Once again, one vein, one shot, one direct hit.

This was the easiest and best yet.

Bertrand filled the tubes with 10 minutes to spare.


From there, we headed to the EEG lab to do lead placement and a 20 minute waking EEG:


Bertrand smiled and giggled almost the whole time:



After that, we had the sweat test and an electromyography exam (EMG).

The sweat test uses light electrical stimulation to excite the sweat glands and measure sweat production:


Apparently, kids sometimes cry or flinch during the sweat test.

Bertrand got uncharacteristically still.

We were worried that it had triggered an absence seizure, so we touched him, and he instantly looked up, smiled and happy hooted.

The physician gave us a confused glance.

She had never encountered a child that seemed to be calmed by the process.


An EMG involves electrocuting nerves in the leg and arm to measure conductivity.

Bertrand had an EMG at Duke, and it found peripheral neuropathy at the time.

The EMG is a critical test because there appears to be demylenation with NGLY1, and we need to know how much.

Right after the EMG started, 36 hours of constipation came to an abrupt end.

Bertrand was characteristically upset for the next 10 minutes, but then passed out for the remainder of the EMG, including the brief needle test.


After that, we took him back to the Children's Inn for cleanup and playtime until his sleep study / EEG starts tonight.

Papa brought some delicious crabs and shrimp for dinner.


After that, we headed back for the overnight EEG / sleep study:




Bertrand hasn't been thrilled with most of the other tests, but he felt strongly that a "sleep study" was an area where he could perform.
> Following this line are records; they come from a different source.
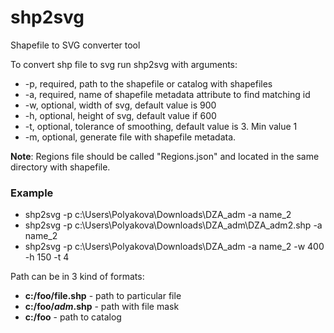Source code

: shp2svg
=======
Shapefile to SVG converter tool

To convert shp file to svg run shp2svg with arguments:
* -p, required, path to the shapefile or catalog with shapefiles 
* -a, required, name of shapefile metadata attribute to find matching id
* -w, optional, width of svg, default value is 900
* -h, optional, height of svg, default value if 600
* -t, optional, tolerance of smoothing, default value is 3. Min value 1
* -m, optional, generate file with shapefile metadata.

**Note**: Regions file should be called "Regions.json" and located in the same directory with shapefile.

### Example
* shp2svg -p c:\Users\Polyakova\Downloads\DZA_adm -a name_2
* shp2svg -p c:\Users\Polyakova\Downloads\DZA_adm\DZA_adm2.shp -a name_2
* shp2svg -p c:\Users\Polyakova\Downloads\DZA_adm -a name_2 -w 400 -h 150 -t 4

Path can be in 3 kind of formats:


* **c:/foo/file.shp** - path to particular file
* **c:/foo/*adm*.shp** - path with file mask
* **c:/foo** - path to catalog
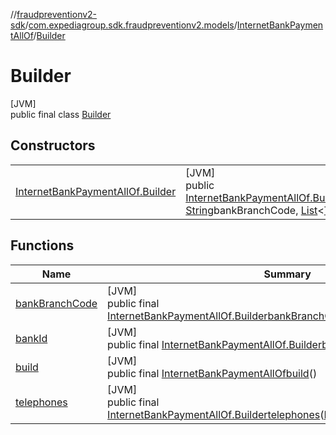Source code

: //[fraudpreventionv2-sdk](../../../../index.md)/[com.expediagroup.sdk.fraudpreventionv2.models](../../index.md)/[InternetBankPaymentAllOf](../index.md)/[Builder](index.md)

# Builder

[JVM]\
public final class [Builder](index.md)

## Constructors

| | |
|---|---|
| [InternetBankPaymentAllOf.Builder](-internet-bank-payment-all-of.-builder.md) | [JVM]<br>public [InternetBankPaymentAllOf.Builder](index.md)[InternetBankPaymentAllOf.Builder](-internet-bank-payment-all-of.-builder.md)([String](https://docs.oracle.com/javase/8/docs/api/java/lang/String.html)bankId, [String](https://docs.oracle.com/javase/8/docs/api/java/lang/String.html)bankBranchCode, [List](https://docs.oracle.com/javase/8/docs/api/java/util/List.html)&lt;[Telephone](../../-telephone/index.md)&gt;telephones) |

## Functions

| Name | Summary |
|---|---|
| [bankBranchCode](bank-branch-code.md) | [JVM]<br>public final [InternetBankPaymentAllOf.Builder](index.md)[bankBranchCode](bank-branch-code.md)([String](https://docs.oracle.com/javase/8/docs/api/java/lang/String.html)bankBranchCode) |
| [bankId](bank-id.md) | [JVM]<br>public final [InternetBankPaymentAllOf.Builder](index.md)[bankId](bank-id.md)([String](https://docs.oracle.com/javase/8/docs/api/java/lang/String.html)bankId) |
| [build](build.md) | [JVM]<br>public final [InternetBankPaymentAllOf](../index.md)[build](build.md)() |
| [telephones](telephones.md) | [JVM]<br>public final [InternetBankPaymentAllOf.Builder](index.md)[telephones](telephones.md)([List](https://docs.oracle.com/javase/8/docs/api/java/util/List.html)&lt;[Telephone](../../-telephone/index.md)&gt;telephones) |
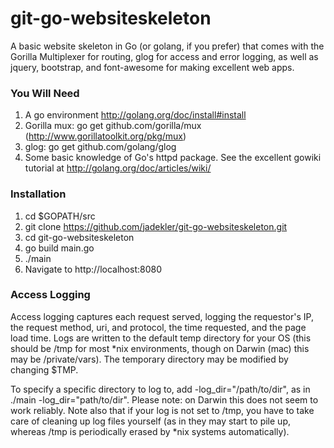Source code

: git-go-websiteskeleton
===============

A basic website skeleton in Go (or golang, if you prefer) that comes with the Gorilla Multiplexer for routing, glog for access and error logging, as well as jquery, bootstrap, and font-awesome for making excellent web apps.

### You Will Need ###
1. A go environment http://golang.org/doc/install#install
2. Gorilla mux: go get github.com/gorilla/mux (http://www.gorillatoolkit.org/pkg/mux)
3. glog: go get github.com/golang/glog
4. Some basic knowledge of Go's httpd package. See the excellent gowiki tutorial at http://golang.org/doc/articles/wiki/

### Installation ###
1. cd $GOPATH/src
2. git clone https://github.com/jadekler/git-go-websiteskeleton.git
3. cd git-go-websiteskeleton
4. go build main.go
5. ./main
6. Navigate to http://localhost:8080

### Access Logging ###
Access logging captures each request served, logging the requestor's IP, the request method, uri, and protocol, the time
requested, and the page load time. Logs are written to the default temp directory for your OS (this should be /tmp for most *nix environments, though on Darwin (mac) this may be /private/vars). The temporary directory may be modified by changing $TMP.

To specify a specific directory to log to, add -log_dir="/path/to/dir", as in ./main -log_dir="path/to/dir". Please note: on Darwin this does not seem to work reliably. Note also that if your log is not set to /tmp, you have to take care of cleaning up log files yourself (as in they may start to pile up, whereas /tmp is periodically erased by *nix systems automatically).
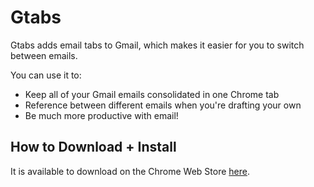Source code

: # Gtabs

Gtabs adds email tabs to Gmail, which makes it easier for you to switch between emails.

You can use it to:
- Keep all of your Gmail emails consolidated in one Chrome tab
- Reference between different emails when you're drafting your own
- Be much more productive with email!

## How to Download + Install
It is available to download on the Chrome Web Store [here](https://chrome.google.com/webstore/detail/gtabs/omlcganapboonfdekjpeogfcpaigldjm).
As I write this, he's been sound asleep for about an hour.

We're looking for signs of sleep apnea and for seizures.
 
I'm on the first shift. Nana is on second.


In the times we met with Lynne Wolfe today, she shared more of the early lab findings trickling back.

In particular, we got the first evidence that Bertrand may also be suffering from secondary mitochondrial dysfunction, as some other NGLY1 patients do.

This is an exciting development, and while I wouldn't wish mitochondrial dysfunction on any other NGLY1 patients, finding more consistency in the phenotype is highly informative.